Screens have a problem: you can’t see through them.

Screens have a problem: you can’t see through them. Ok, so this isn’t a problem per se, but more like a feature that allows them to function as a screen. The light from a projector has to bounce off something for you to see it, and using your retina for this is ill advised.

The Enlightor 4K from Seymour Screen Excellence features an unique woven screen material.

So a well-designed reflective surface will reflect the light and maybe aim it a bit so that more of the light bounces toward your eyes and less toward the ceiling. This is all well and good, but if you want a big screen, where do you put the speakers? Putting them in front of the screen causes shadows, of course, so your options are placing them next to the screen or behind it. The larger the screen, the farther apart the speakers have to go if placed next to the screen, and this may create extra installation or sonic challenges. Behind the screen is appealing, especially because it puts the sound in line with the visuals. A normal screen, though, with its dense material, will muffle the sound of any speaker, limiting audio fidelity.

A long time ago, people far smarter than I am figured out that you can poke tiny holes in a screen, and from a distance, the holes are invisible, and the sound comes out mildly unmolested. This worked great for a long time, and most movie theaters use “perf” screens to this day. The pixels of digital projection, though, poked some holes in the, um, holes. The pesky pixels often “interacted” with the holes in the screen, causing moiré patterns. Moiré is a French word that means “crap that makes my eyes hurt.”

§ **DATA EXTRACT**:
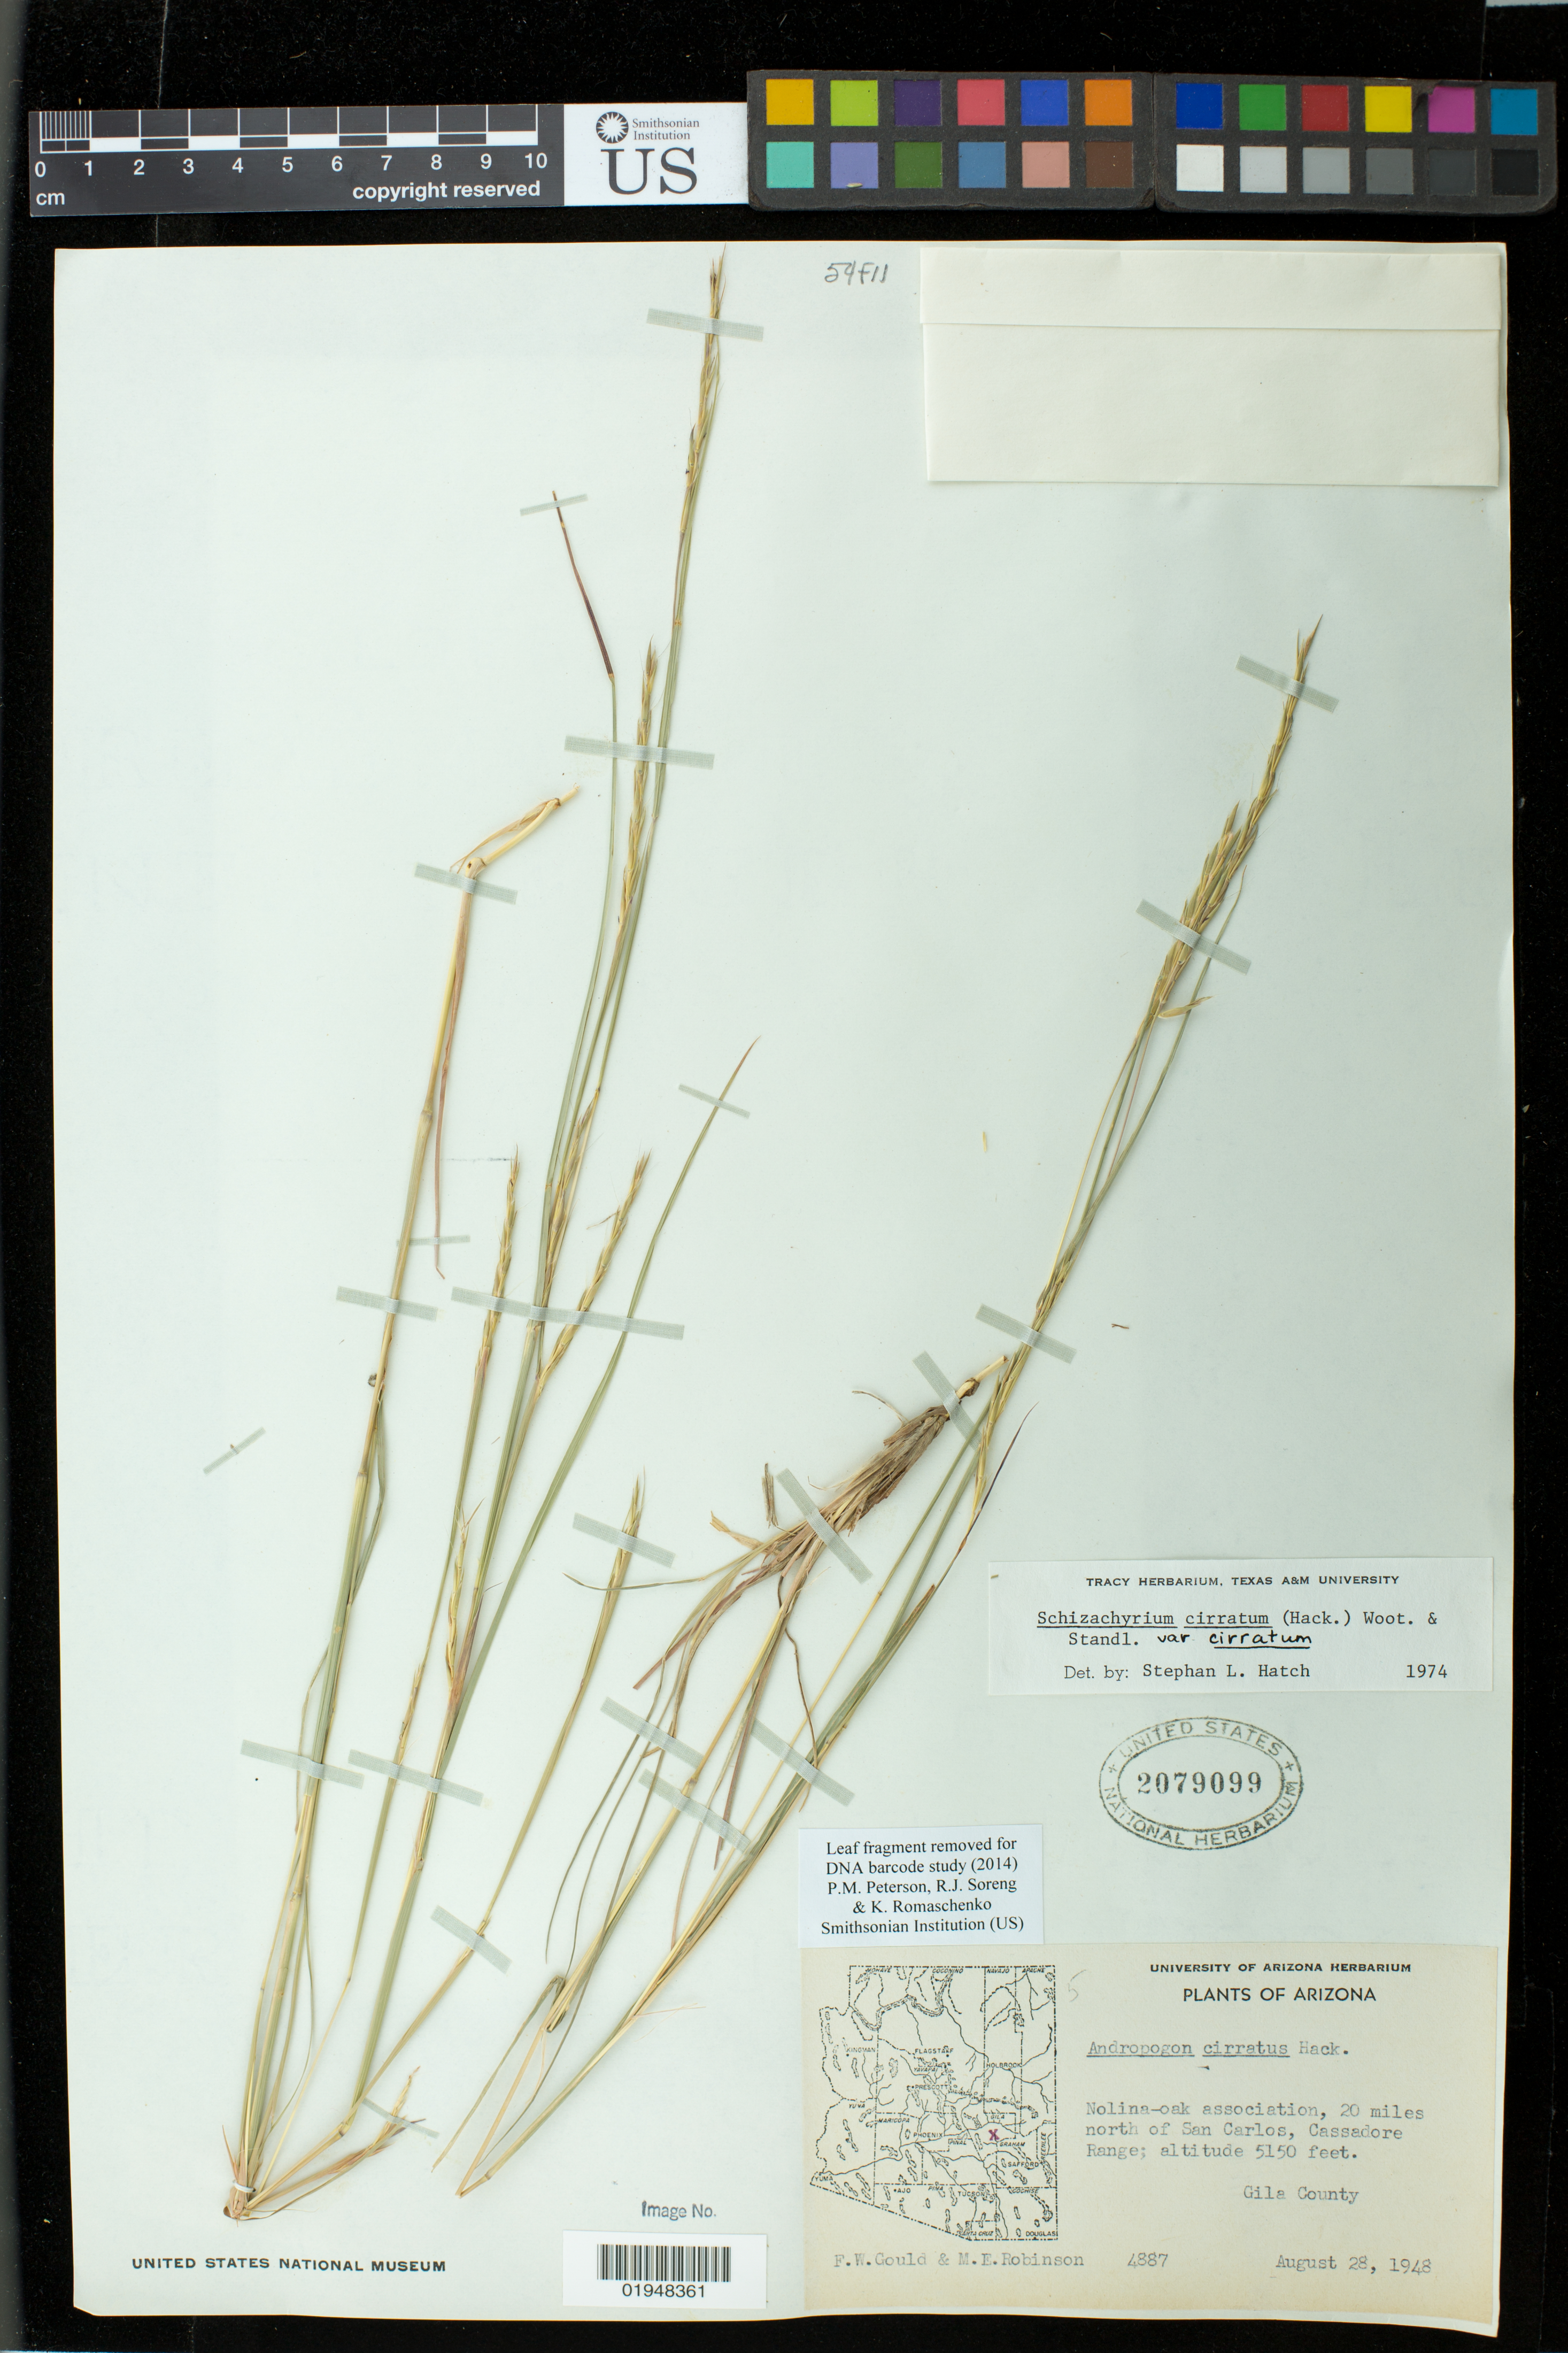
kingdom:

§ **REQUIRED TASKS**:
a) According to the text on projection screens, what kind of screen do most movie theaters still use?
b) Pick up the piece on projection screens and speaker placement right after its last sentence.

§ **TASK RESULTS**:
a) “Perf” screens, which have tiny holes poked in them.

b)
There were two fixes: smaller holes or woven screen materials. A few companies have found success with “micro-perf” designs, while other companies have developed screens woven with tiny fibers. This creates a random perforation ensuring there’s no interaction with the projector. The Enlightor 4K from Seymour Screen Excellence is of this variety, and up close, it is unlike any screen you’ve ever seen. Even with your face on it, you can’t really tell it’s a woven screen material.

In my initial talks with SSE about this review, I mentioned that I had a 12-foot wide, 2.35:1 dropdown screen. The 16 x 9 image was 102 inches, and my speakers were below and to either side of the screen. I was told: “You know, with an acoustically transparent screen like ours, you can go much larger because you don’t need to worry about speaker placement.”

“Larger, you say? Go on…”

So my review screen is a 131.9-inch, 16 x 9 behemoth. The screen is taller than I am. Placing the speakers behind it means that it’s further into the room than my reference screen, so I am sitting eight feet away. This is 1.5 times the picture height, and it’s awesome. It provides all that is good about sitting near the front of a movie theater (nearly your entire field of vision filled) with none of the bad (a stiff neck).

So with the screen in place, there were three main things for me to test: possible sound loss, possible light loss, and any noticeable improvement in enjoyment with the voices coming from the screen instead of below or beside it. Regarding the latter, it’s a subtle difference that’s more akin to a movie theater than I realized. The disconnect between faces and voices isn’t as big a deal in most cases, but lining them up is pretty cool.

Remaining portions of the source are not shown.